My journey to feel better about myself through the action of not using mirrors ended yesterday. It was quite the experience and I am really glad I was able to take a month out of my life to create and participate in trying something new to benefit myself. So often in life, caring about yourself and doing something that is going to make a difference for yourself is overlooked. Many people put a lot of effort and time into helping others that they forget to help themselves.
My mission was to feel better about my body when I looked in the mirror. There has always been an unconscious effort to point out my physical flaws when I looked in the mirror. So, at the end of this 30 day period, I can successfully say that it did have quite an impact on the way I see myself. After spending a month feeling smooth curves, strong muscles, and how I felt inside I realize there’s so much more that I was missing out on. Associating my body with fat was doing a disservice to myself.
There’s a difference between being self aware and being negative. I never call myself fat and I would never tell anyone I was either. I have maintained that I am chubby, not a place I want to be either but fat has such a negative connotation to me. Everyone has fat on their body so being all fat is not true. My legs are quite muscular, my shoulders are more defined than I give them credit for, my forearms are slender, I’m smaller around the hips. My problem is my stomach… and my chin if you’re trying to take my picture. I have other spots I’d like to see reduction in but main issue has always been my stomach. That’s why I give myself a mental beating in the mirror because that’s mainly what I see. I know I need to lose weight but there is no reason to constantly focus on the negative.
So, not looking in the mirror helped me realize that feeling good about how I look makes me more confident in every day life. I found myself being a little more outgoing when I wasn’t worried out I looked. Now, don’t get me wrong. I am not outgoing. However, I walked around a bit more talking to people at work and found myself more willing to say hello when I was out and about. I felt comfortable in my skin for the most part. I allowed myself to feel thin and be happy that I’m heading in the direction I want to be in physically.
I did feel like a vampire though. When I’d walk into the restroom at the office, I’d look at the mirror before I got to it. Never seeing myself in the mirror was a little off putting but it became more of a game by the end of the month.
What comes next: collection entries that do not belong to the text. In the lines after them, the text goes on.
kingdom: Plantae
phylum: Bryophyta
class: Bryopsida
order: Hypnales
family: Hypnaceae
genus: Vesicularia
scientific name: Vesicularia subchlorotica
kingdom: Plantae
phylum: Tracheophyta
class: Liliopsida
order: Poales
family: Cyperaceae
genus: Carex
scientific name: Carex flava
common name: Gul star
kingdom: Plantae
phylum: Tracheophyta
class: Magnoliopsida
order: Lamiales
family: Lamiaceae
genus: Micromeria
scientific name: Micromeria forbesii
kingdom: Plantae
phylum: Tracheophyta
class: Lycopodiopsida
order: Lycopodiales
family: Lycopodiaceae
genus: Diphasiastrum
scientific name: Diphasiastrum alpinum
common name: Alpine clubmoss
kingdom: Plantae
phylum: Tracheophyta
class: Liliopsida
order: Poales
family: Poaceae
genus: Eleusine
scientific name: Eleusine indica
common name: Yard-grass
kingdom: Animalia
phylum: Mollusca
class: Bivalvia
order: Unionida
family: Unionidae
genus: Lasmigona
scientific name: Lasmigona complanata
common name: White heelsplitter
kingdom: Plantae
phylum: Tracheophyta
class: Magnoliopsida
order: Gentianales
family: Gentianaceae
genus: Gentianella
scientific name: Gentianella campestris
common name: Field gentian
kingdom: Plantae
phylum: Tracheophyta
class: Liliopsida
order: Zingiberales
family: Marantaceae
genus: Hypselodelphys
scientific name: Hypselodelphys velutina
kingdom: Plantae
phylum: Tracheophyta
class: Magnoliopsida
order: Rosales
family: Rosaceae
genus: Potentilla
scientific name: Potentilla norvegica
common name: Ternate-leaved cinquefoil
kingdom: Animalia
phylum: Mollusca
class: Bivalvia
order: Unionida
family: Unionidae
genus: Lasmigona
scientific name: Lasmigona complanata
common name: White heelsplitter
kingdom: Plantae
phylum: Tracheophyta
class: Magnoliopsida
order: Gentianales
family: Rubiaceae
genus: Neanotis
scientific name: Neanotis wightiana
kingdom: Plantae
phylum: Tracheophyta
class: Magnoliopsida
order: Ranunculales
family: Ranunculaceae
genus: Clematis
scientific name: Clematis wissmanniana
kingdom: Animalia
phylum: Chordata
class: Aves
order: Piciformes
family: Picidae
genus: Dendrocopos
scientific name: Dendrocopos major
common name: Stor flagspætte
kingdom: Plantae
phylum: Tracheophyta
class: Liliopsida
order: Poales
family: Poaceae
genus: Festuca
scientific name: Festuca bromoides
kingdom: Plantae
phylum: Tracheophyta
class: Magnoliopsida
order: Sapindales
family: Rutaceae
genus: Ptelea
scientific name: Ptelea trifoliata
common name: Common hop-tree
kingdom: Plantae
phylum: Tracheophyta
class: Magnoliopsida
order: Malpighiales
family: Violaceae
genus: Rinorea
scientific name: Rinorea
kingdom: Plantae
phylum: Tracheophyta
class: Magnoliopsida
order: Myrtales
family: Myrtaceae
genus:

The ways I’d avoid the mirror got to be comical. Of course, this is only out in public as the mirror is properly blocked off at home. The mirrors out in nature, aka everywhere, are difficult to be avoided. I realized how often I was looking in the mirror by not looking in them. I don’t need a mirror to validate my looks. I need to feel good on the inside and then the mirror will be generally unnecessary for how I was using it.
I looked in the mirror for the first time in a month this morning and for the first time ever, I smiled. This is what I instinctively called fat every day for years? I realize how little credit I give myself in terms of the positive. Do I still have work to do? Yes. Am I going to obsess about how I look in the interim? No.
I also discovered I had lost 8lbs! So, by paying attention to how I felt and being positive I was able to appreciate myself and the weight reciprocated those actions into results. I appreciate that, body. In an effort to continue the progress, I’ve decided to continue doing this until the end of the year. Now, I will probably wait until October 1st to be solid again because I have caught myself glancing and looking today. I need some time to appreciate and see how I will react to this rediscovered ability to look in the mirror. Then, I want to be back on it. Focusing on the body that I want and feeling good while I’m on my way.